Look through the records below for the line holding "source=ConnectedYard Inc. 78-0328 IPSA#page5.tif". Write it out exactly, with each following line through the line holding "REEL: 006020 FRAME: 0504".

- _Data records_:
────

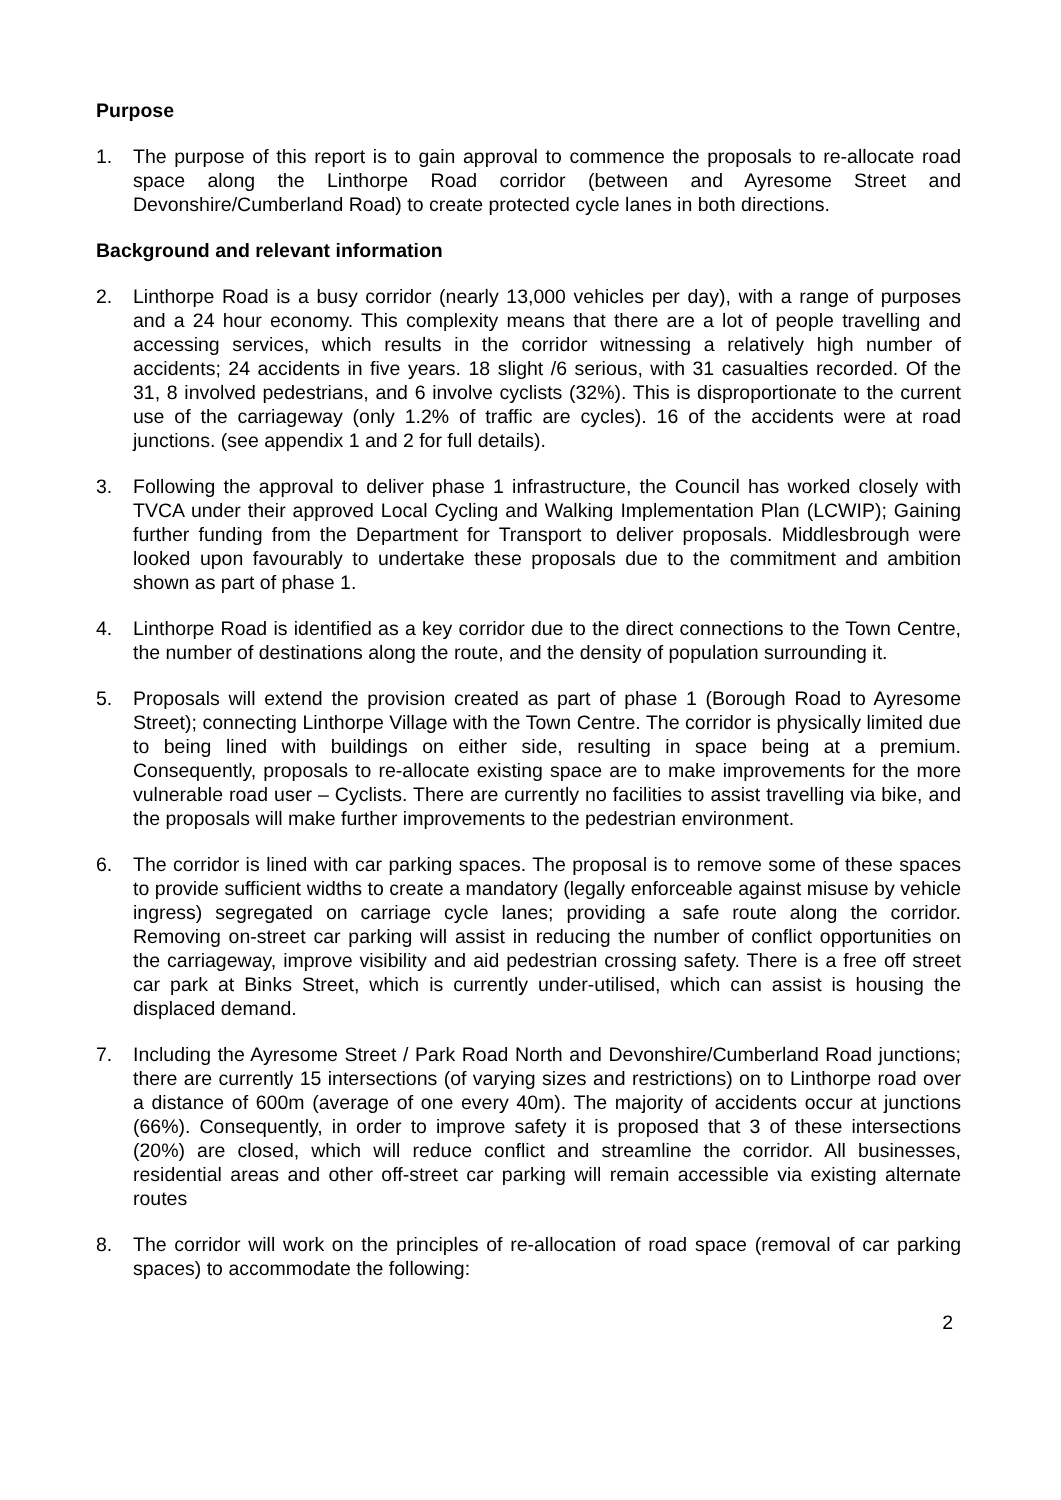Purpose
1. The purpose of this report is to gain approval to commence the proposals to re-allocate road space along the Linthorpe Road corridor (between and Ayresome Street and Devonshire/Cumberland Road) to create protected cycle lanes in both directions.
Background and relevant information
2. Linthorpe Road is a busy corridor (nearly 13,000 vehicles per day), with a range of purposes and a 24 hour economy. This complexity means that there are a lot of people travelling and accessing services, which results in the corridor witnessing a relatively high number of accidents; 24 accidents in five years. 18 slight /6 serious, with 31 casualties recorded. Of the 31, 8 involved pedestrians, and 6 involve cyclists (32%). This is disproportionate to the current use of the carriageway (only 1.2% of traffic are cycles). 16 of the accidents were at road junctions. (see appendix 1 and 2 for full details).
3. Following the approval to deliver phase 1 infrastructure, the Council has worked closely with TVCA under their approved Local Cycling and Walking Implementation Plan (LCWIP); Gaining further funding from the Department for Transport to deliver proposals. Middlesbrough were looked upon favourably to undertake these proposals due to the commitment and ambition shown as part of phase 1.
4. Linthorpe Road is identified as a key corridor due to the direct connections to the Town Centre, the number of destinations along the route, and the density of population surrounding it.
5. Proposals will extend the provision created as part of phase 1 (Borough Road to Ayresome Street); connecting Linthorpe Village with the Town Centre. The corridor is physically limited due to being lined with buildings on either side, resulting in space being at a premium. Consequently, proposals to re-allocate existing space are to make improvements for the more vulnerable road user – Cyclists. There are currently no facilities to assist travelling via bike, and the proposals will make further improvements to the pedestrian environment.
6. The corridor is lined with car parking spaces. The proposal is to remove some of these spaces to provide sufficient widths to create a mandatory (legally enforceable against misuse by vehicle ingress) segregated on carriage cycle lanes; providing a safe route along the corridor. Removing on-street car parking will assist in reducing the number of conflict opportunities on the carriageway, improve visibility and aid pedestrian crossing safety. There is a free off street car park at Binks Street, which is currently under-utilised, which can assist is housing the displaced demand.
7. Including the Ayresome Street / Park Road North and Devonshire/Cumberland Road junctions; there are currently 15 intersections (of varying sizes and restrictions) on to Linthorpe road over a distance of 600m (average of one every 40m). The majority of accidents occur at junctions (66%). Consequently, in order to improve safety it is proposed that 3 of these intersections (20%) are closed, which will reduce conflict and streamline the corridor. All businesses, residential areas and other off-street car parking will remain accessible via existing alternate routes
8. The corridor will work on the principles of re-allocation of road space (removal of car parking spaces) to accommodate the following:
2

────

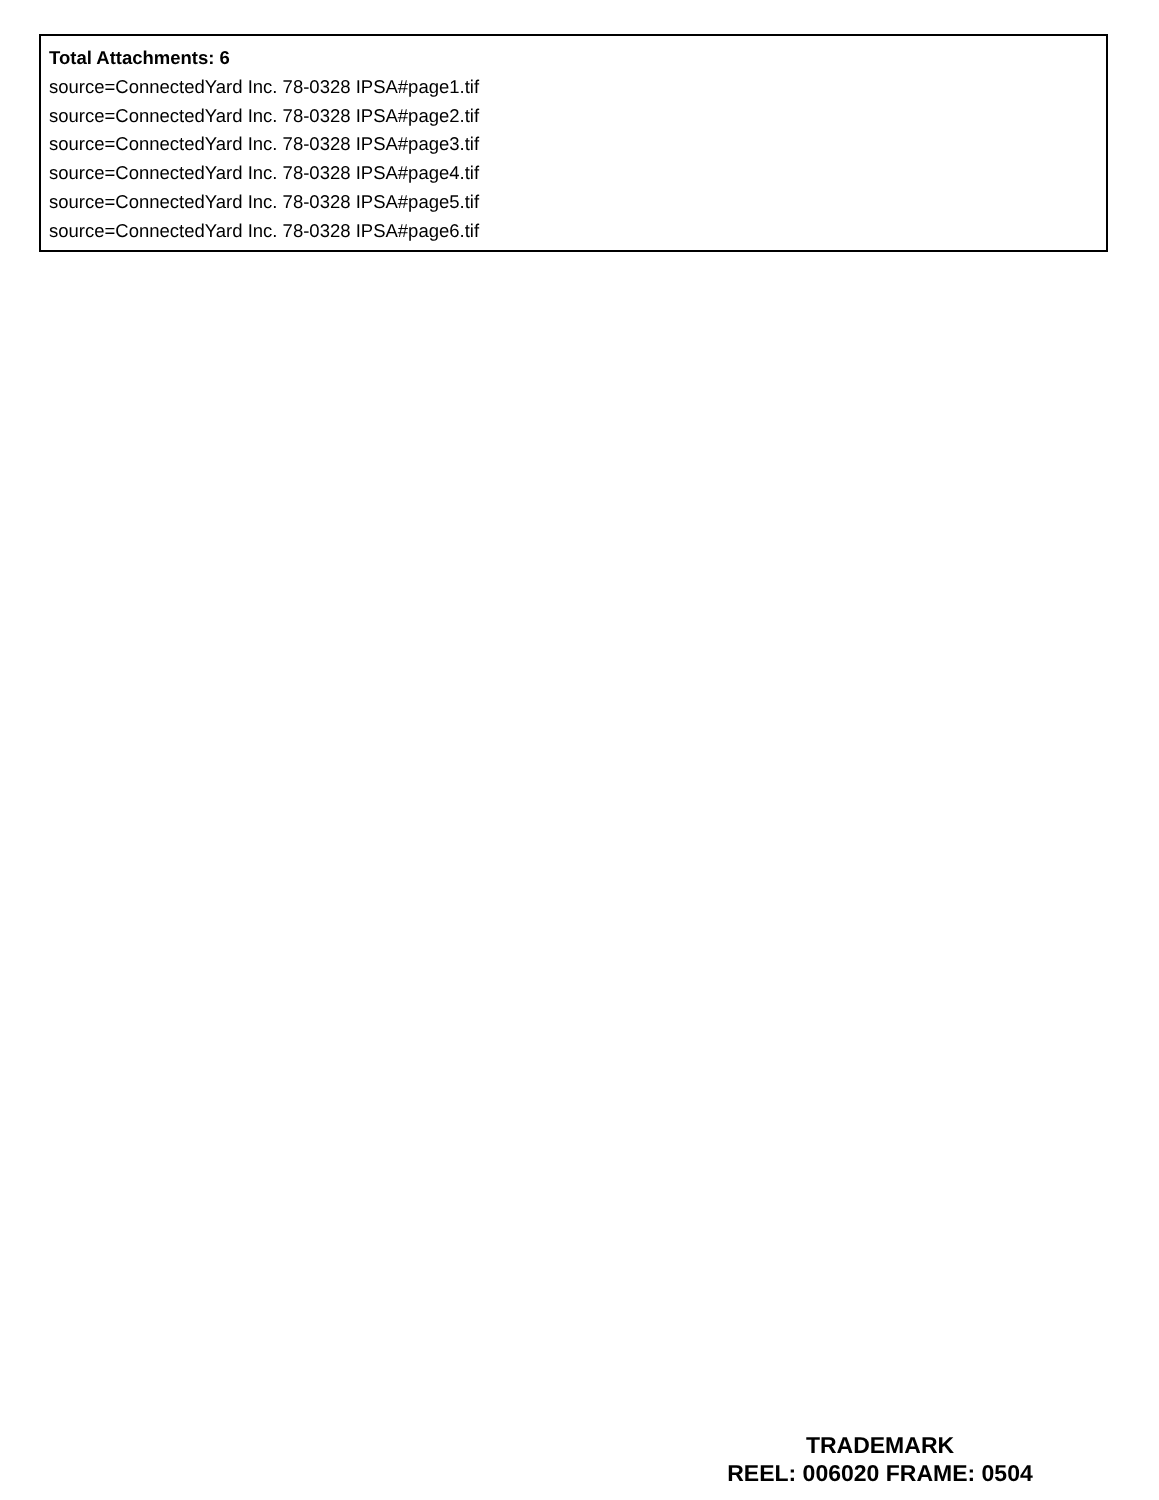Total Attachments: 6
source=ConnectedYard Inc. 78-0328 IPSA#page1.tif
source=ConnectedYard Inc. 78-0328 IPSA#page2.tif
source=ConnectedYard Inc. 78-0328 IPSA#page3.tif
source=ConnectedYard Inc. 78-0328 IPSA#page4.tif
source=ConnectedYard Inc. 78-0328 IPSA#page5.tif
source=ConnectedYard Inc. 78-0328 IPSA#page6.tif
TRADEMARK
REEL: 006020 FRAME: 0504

────

- _COMPLETED EXERCISE_:
source=ConnectedYard Inc. 78-0328 IPSA#page5.tif
source=ConnectedYard Inc. 78-0328 IPSA#page6.tif
TRADEMARK
REEL: 006020 FRAME: 0504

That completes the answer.